2. Maganbhai Hansrajbhai Patel vs Assistant.CIT [2012] 26 taxmann.com 226
Our Comments
The Hon’ble High Court held that the person concerned has sufficiently discharged the burden cast upon him in terms of Section 179(1) of the Act to show a lack of control, lack of decision-making power, and a very limited role in the assessee company, particularly in the financial affairs.

The burden cast upon the Director of a private company in the later part of Section 179(1) of the Act is a negative burden of proving that non-recovery “cannot be attributed” to any gross neglect, misfeasance, or breach of duty on his part. The Court observed that the petitioner had discharged such burden by placing on record his specific case and supporting material. It was, therefore, imperative for the Authorities to consider the same and come to a reasoned conclusion as per Section 179(1) of the Act. Likewise, the same is awfully lacking in the impugned orders.

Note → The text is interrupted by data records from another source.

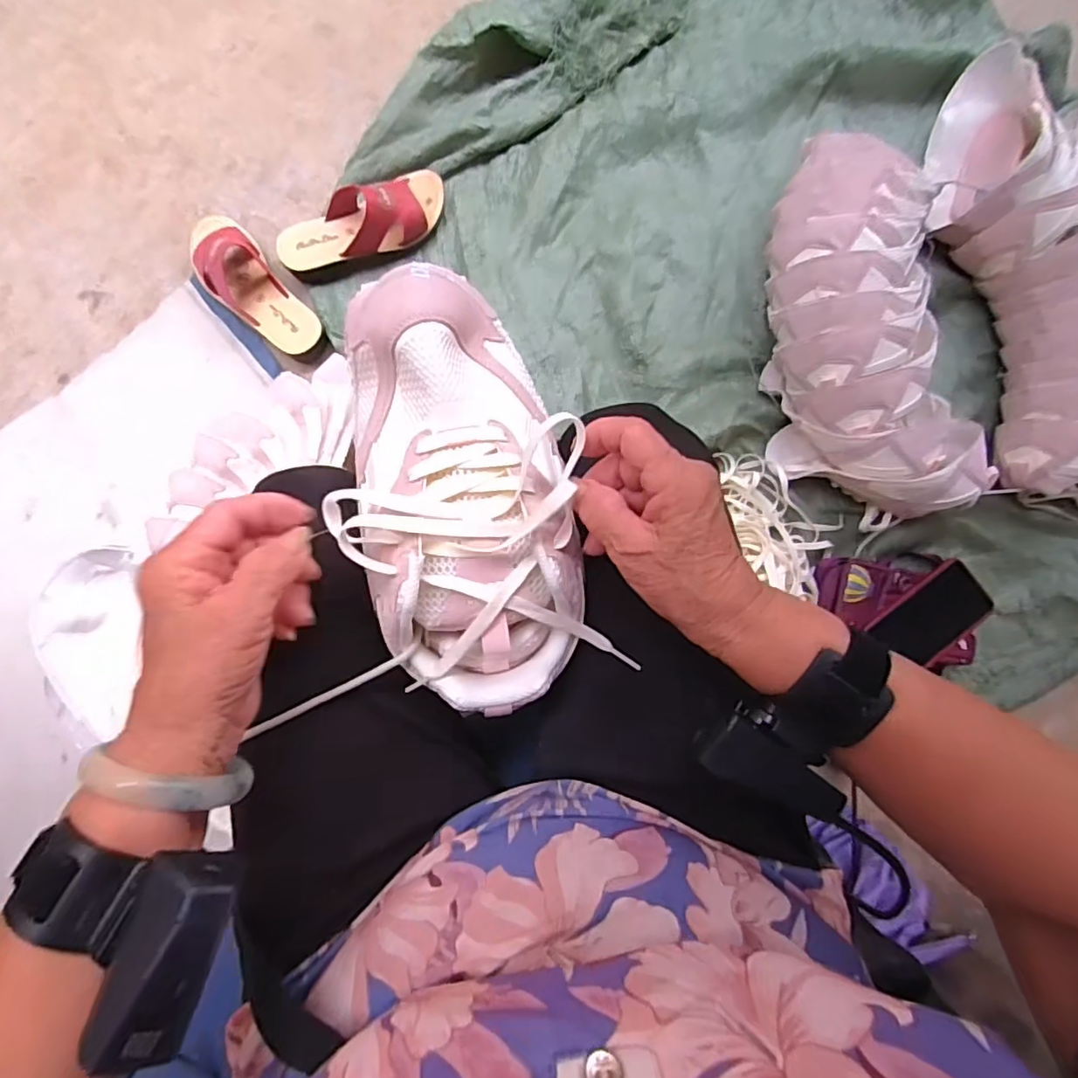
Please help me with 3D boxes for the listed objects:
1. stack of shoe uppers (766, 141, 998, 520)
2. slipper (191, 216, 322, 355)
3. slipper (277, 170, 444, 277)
[{"bbox_3d":[0.389,-0.247,0.704,0.194,0.129,0.423,-2,84,-2],"label":"stack of shoe uppers"},{"bbox_3d":[-0.378,-0.330,0.757,0.084,0.064,0.217,-40,87,-5],"label":"slipper"},{"bbox_3d":[-0.227,-0.412,0.757,0.226,0.067,0.089,-27,86,-4],"label":"slipper"}]

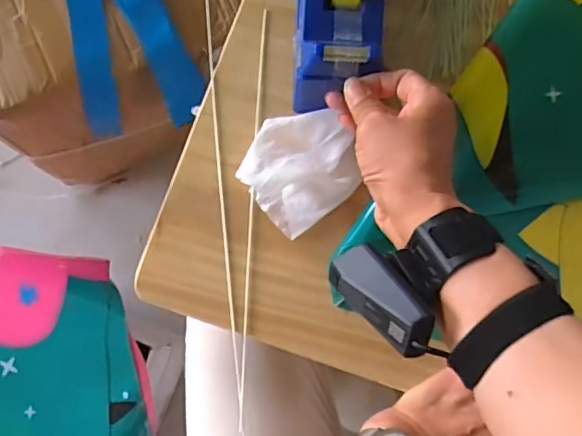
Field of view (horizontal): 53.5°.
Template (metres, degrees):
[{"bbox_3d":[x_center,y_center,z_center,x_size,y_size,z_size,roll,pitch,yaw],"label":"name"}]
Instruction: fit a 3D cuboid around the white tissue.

More importantly, the Hon’ble Court also noted that what needs to be seen in the context of Section 179(1) of the Act is gross neglect or misfeasance for breach of duty on his part in relation to affairs of the company “in the context of non-recovery of tax dues.” Furthermore, it is also important to note that the Hon’ble Court has quashed the tax recovery order as it violated the touchstone of procedural fairness too.

However, the ratio of the above judgment is important and may be applicable in various cases, such as a Director occupying a non-executive directorship, a nominee Director, an order issued after the resignation of the Director, etc.